Land’s voice sends a jolt of warmth through my heart, thawing out the frozen, black parts of it. I roll over in bed and see him smiling in the doorway of War’s room. He, like me though, wears a false smile. And me, like him, pretends as well. I plaster on a fake grin. “Your grandbaby makes me sleepy.”
It’s the truth. Sort of.
I’m pretty sure losing all of your loved ones will make you depressed and that will make you sleepy, but I let him think happier thoughts.
Unborn babies make their pregnant mothers tired.
Of course.
“You’ve been in bed all day,” he says softly, his smile falling. “Maybe we should take you in to the doctor. See about switching out your prenatal vitamins or something. Have you made an appointment with the therapist Dr. Daniels suggested?”
The concern written all over his face reminds me of when I’d be sick and my dad would take care of me. Mom was great about making me homemade chicken noodle soup or buying me new books to read to keep my mind off being ill. Always trying to find a way to make me better. But Dad? Dad would hold me and just let me be his baby for however long it took to get well.
Tears streak down the side of my face and soak the pillow I’m laying on. The ache in my chest hurts more than normal and I try to swallow down the emotion that seems to have seized my throat.
“I miss my mom and dad,” I choke out with a sob. I’m embarrassed that I sound like I’m twelve years old again, needing my daddy to make it all better. But that’s exactly how I feel. Young. Alone. And scared of the outside world.

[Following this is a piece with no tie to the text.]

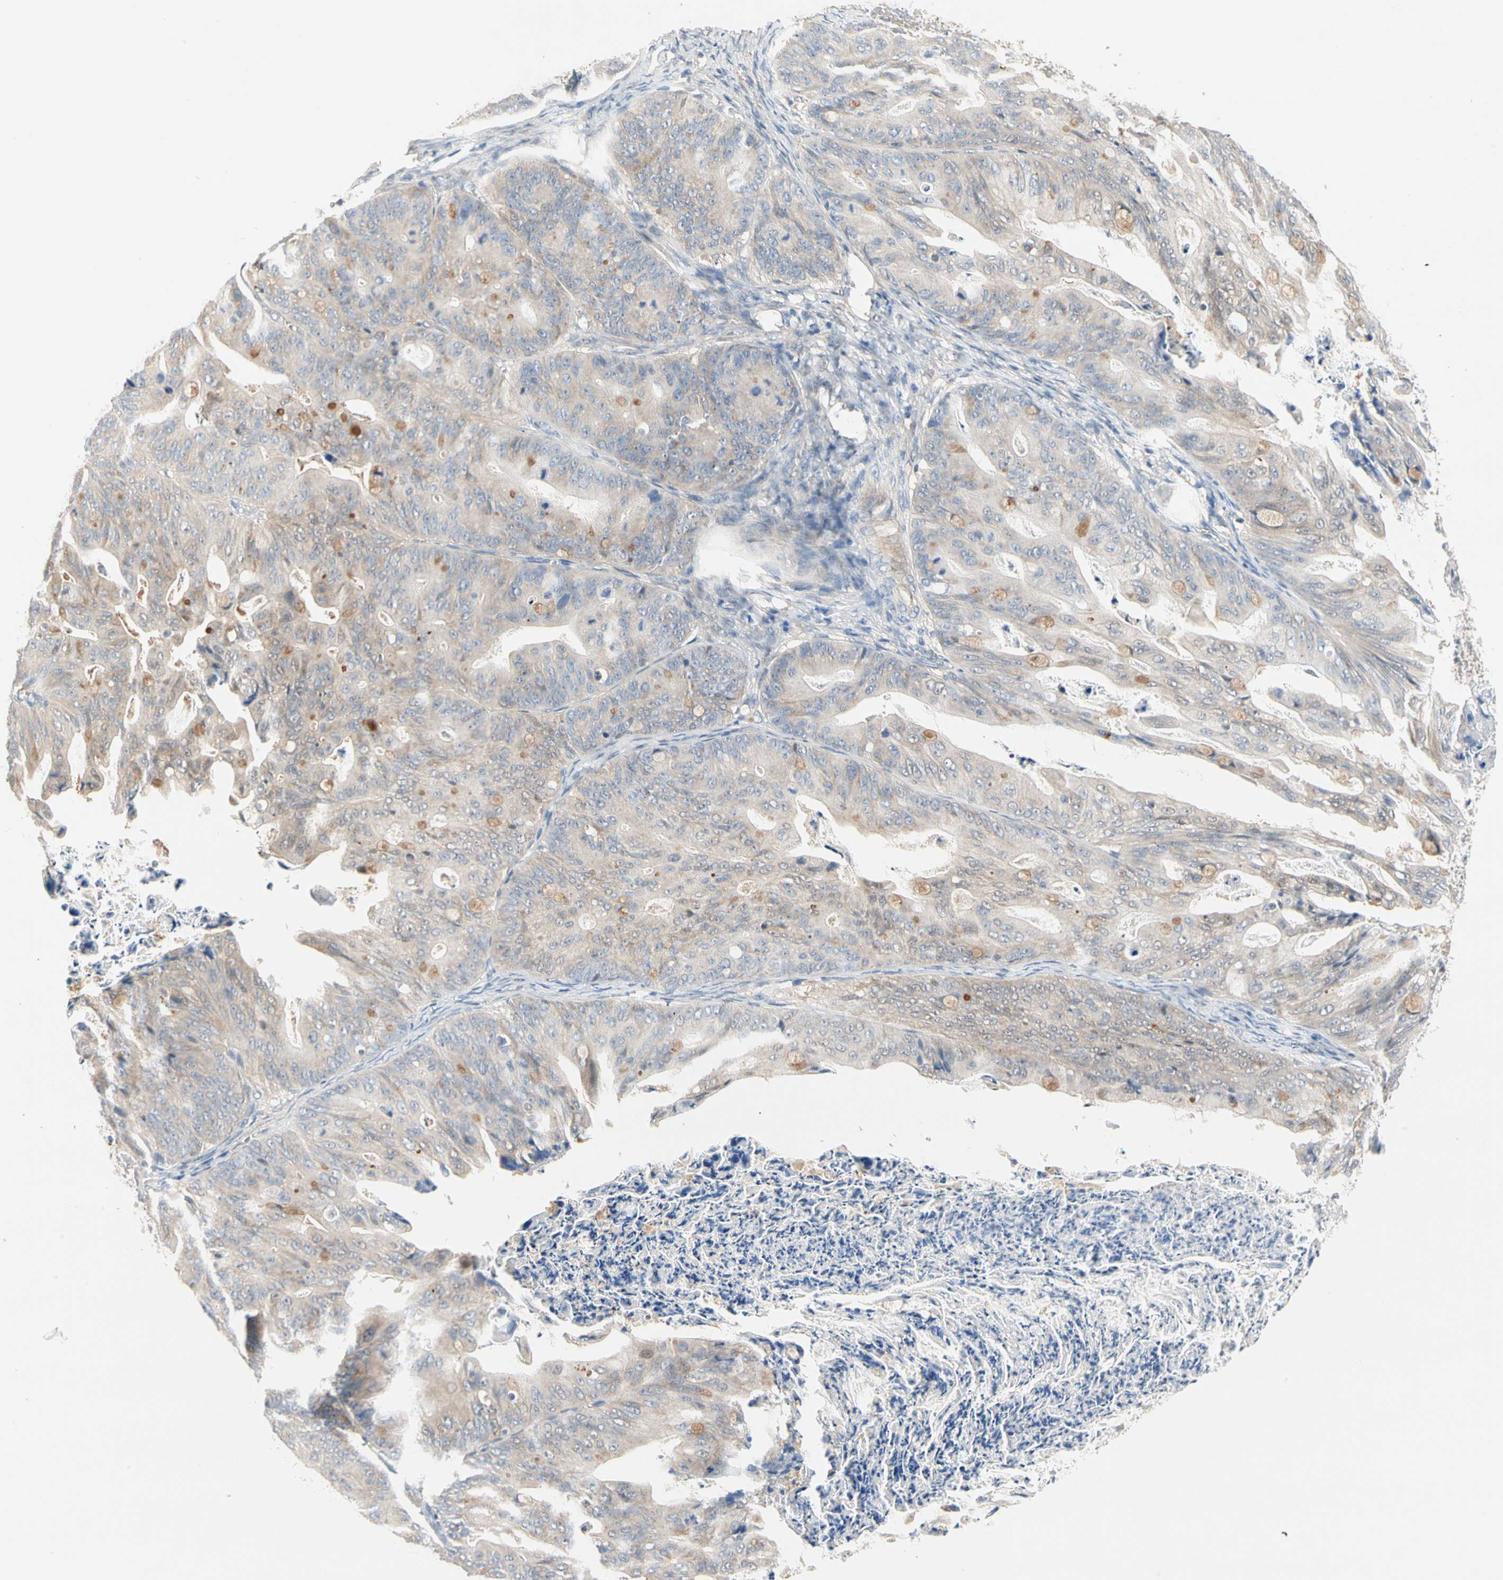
{"staining": {"intensity": "weak", "quantity": ">75%", "location": "cytoplasmic/membranous"}, "tissue": "ovarian cancer", "cell_type": "Tumor cells", "image_type": "cancer", "snomed": [{"axis": "morphology", "description": "Cystadenocarcinoma, mucinous, NOS"}, {"axis": "topography", "description": "Ovary"}], "caption": "This histopathology image shows ovarian mucinous cystadenocarcinoma stained with immunohistochemistry (IHC) to label a protein in brown. The cytoplasmic/membranous of tumor cells show weak positivity for the protein. Nuclei are counter-stained blue.", "gene": "MPI", "patient": {"sex": "female", "age": 37}}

Wordlessly, Land rounds the bed and climbs in next to me. He wraps a warm arm around my middle and hugs me to him.
“I’m so sorry, Baylee,” he says, his own voice thick with emotion. “I wish I could take it all away.”
When I start to cry, he follows in behind me, his deep sobs in melody with my higher pitched ones. Together we cry for those life took from us. I know he hurts for his wife and daughter. I’m bleeding over my parents. And together our hearts sometimes ache over War. The sweet, broken man whose afflictions occasionally steal him away from us.
In our own way, we lean on each other.
We lie like that for some time. Land’s fatherly presence reminds me of my own and it comforts me.
“I’ll never replace your dad,” he says softly, “but I’ll protect and love you like you are my daughter. When that boy gets stuck inside his head from time to time, I’ll be there for you.”
I swallow down the tears. War has been great. Determined to bring down the WCT during the day but still attentive to my emotional needs at night. He makes sure I eat, hovers when I’m not wearing my fake smile, and crushes me with his warm embraces. We’ve yet to make love again and I have my reasons. War wants in desperately. But it’s me who’s stuck inside her head. It’s me who can’t let go of the past several months. It’s me who pushes him out when I crave him more than anything.
“War and I will always take care of you,” Land assures me. “You’re our family now, Baylee. Got it, kid?”
His last words are playful but I know he’s serious. I can feel it deep inside my heart. Knowing I have at least two people in this world willing to love me and look out for me lessens the burden that has been weighing my mind down.